Por exemplo, quando a temperatura do ar em Las Vegas chega a 46°C – como aconteceu durante os sete dias da semana passada –, a da calçada pode alcançar 71°C. Com essa intensidade, basta um contato de apenas alguns segundos para resultar em uma queimadura de segundo grau, e de terceiro depois de dois ou três minutos. Nos casos mais sérios, chega a afetar os músculos sob a pele e até os ossos.


Segundo os médicos, entre os mais suscetíveis estão os idosos, cuja pele é normalmente mais fina e têm propensão a quedas; as pessoas em situação de rua, não só expostas aos elementos, mas também normalmente lidando com algum tipo de dependência, o que pode comprometer os movimentos e o nível de atenção; e as crianças, que não têm consciência do perigo ou simplesmente não o levam em consideração.

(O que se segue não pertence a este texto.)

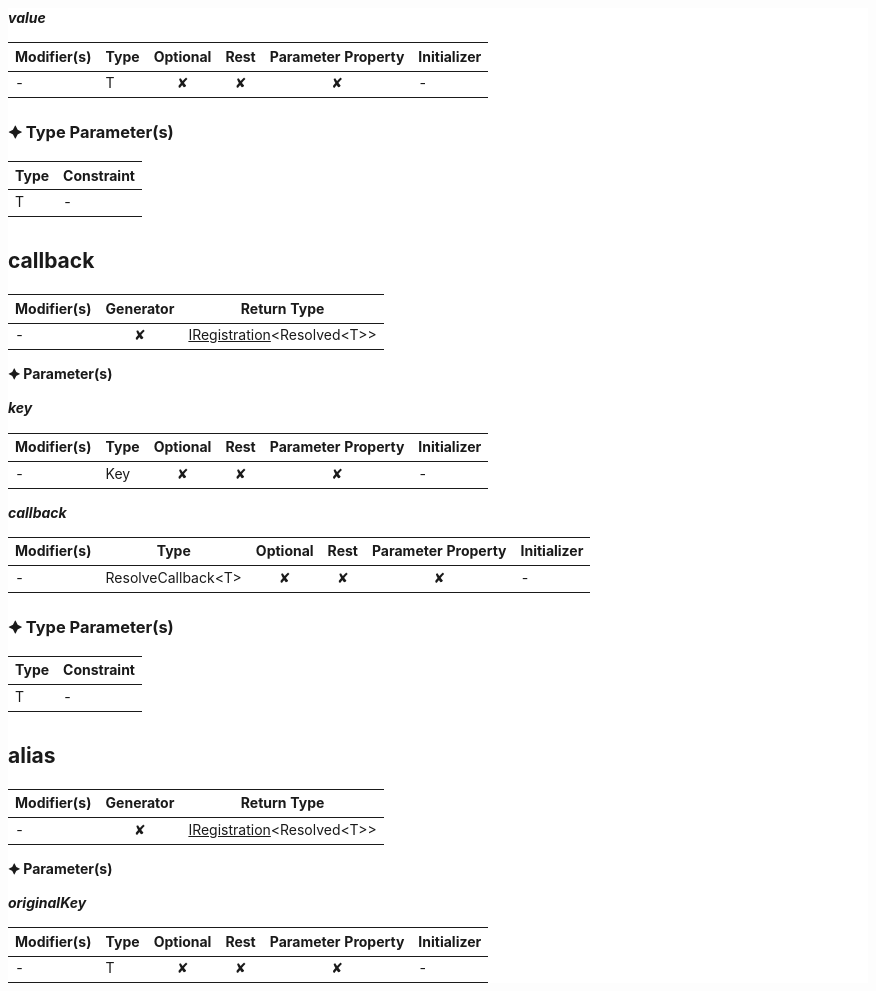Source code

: _**value**_

| Modifier(s)                              | Type                        | Optional                           | Rest                          | Parameter Property                          | Initializer                       |
|------------------------------------------|-----------------------------|:----------------------------------:|:-----------------------------:|:-------------------------------------------:|-----------------------------------|
| - | T | ✘  | ✘ | ✘ | - |

### &#128966; Type Parameter(s)

| Type | Constraint |
| ---- | ---------- |
| T    | -          |

## callback

| Modifier(s)                              | Generator                          | Return Type                       |
|------------------------------------------|:----------------------------------:|-----------------------------------|
| - | ✘ | [IRegistration](https://hamedfathi.gitbook.io/aurelia-2-doc-api/kernel/interface/di/iregistration)&lt;Resolved&lt;T&gt;&gt; |

**&#128966; Parameter(s)**

_**key**_

| Modifier(s)                              | Type                        | Optional                           | Rest                          | Parameter Property                          | Initializer                       |
|------------------------------------------|-----------------------------|:----------------------------------:|:-----------------------------:|:-------------------------------------------:|-----------------------------------|
| - | Key | ✘  | ✘ | ✘ | - |

_**callback**_

| Modifier(s)                              | Type                        | Optional                           | Rest                          | Parameter Property                          | Initializer                       |
|------------------------------------------|-----------------------------|:----------------------------------:|:-----------------------------:|:-------------------------------------------:|-----------------------------------|
| - | ResolveCallback&lt;T&gt; | ✘  | ✘ | ✘ | - |

### &#128966; Type Parameter(s)

| Type | Constraint |
| ---- | ---------- |
| T    | -          |

## alias

| Modifier(s)                              | Generator                          | Return Type                       |
|------------------------------------------|:----------------------------------:|-----------------------------------|
| - | ✘ | [IRegistration](https://hamedfathi.gitbook.io/aurelia-2-doc-api/kernel/interface/di/iregistration)&lt;Resolved&lt;T&gt;&gt; |

**&#128966; Parameter(s)**

_**originalKey**_

| Modifier(s)                              | Type                        | Optional                           | Rest                          | Parameter Property                          | Initializer                       |
|------------------------------------------|-----------------------------|:----------------------------------:|:-----------------------------:|:-------------------------------------------:|-----------------------------------|
| - | T | ✘  | ✘ | ✘ | - |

Os sem-teto respondem por 15 por cento dos casos no Centro de Queimaduras do Arizona. Barry Hayes, de 68 anos, vive nas ruas de Phoenix há três anos, e conta que conhece mais de uma pessoa que se feriu com o calor da calçada depois de uma overdose. “O cara senta, ou dá um passo, dois e bum!, se estatela. Muitas vezes fica tão chapado que, mesmo caído na calçada quente como está hoje, não acorda.”

Legalmente cego e usuário de fentanil, ele diz que, no verão, procura ficar na sombra o maior tempo possível. “Mas é difícil achar uma área verde. É praticamente só concreto, está tudo pavimentado.”

John Steinbeck, comandante do Corpo de Bombeiros do condado de Clark, em Nevada, também confirma que a maioria das vítimas de queimaduras causadas pelo asfalto em Las Vegas é de sem-teto. “Muitos desmaiam sobre a superfície escaldante, mas não acordam. Só que o processo continua.”

Syed Saquib, diretor médico de um centro de tratamento de queimaduras, disse que um ou dois pacientes com queimaduras superficiais são internados diariamente no verão Mikayla Whitmore/The New York Times - 13.07.2024

Há casos também em que a pessoa perde a consciência por causa da desidratação ou porque sofre uma convulsão, explicam os médicos e as autoridades. Quem é diabético tem uma sensibilidade limitada na parte inferior das pernas e não percebe que os pés estão feridos quando anda descalço.

A Associação Norte-Americana de Queimaduras confirma que 40 por cento desses pacientes acabam precisando de cirurgia para remoção do tecido danificado e cobertura da área com enxerto. A recuperação de alguns exige várias semanas de internação. “Com um pouco de cuidado, quase todas essas ocorrências são evitáveis. O melhor mesmo, se possível, é evitar sair nas horas mais quentes, sempre avisar alguém aonde está indo ou sair com companhia. E se manter hidratado, claro, é superimportante”, ensina Kevin Foster, diretor do Centro de Queimaduras do Arizona.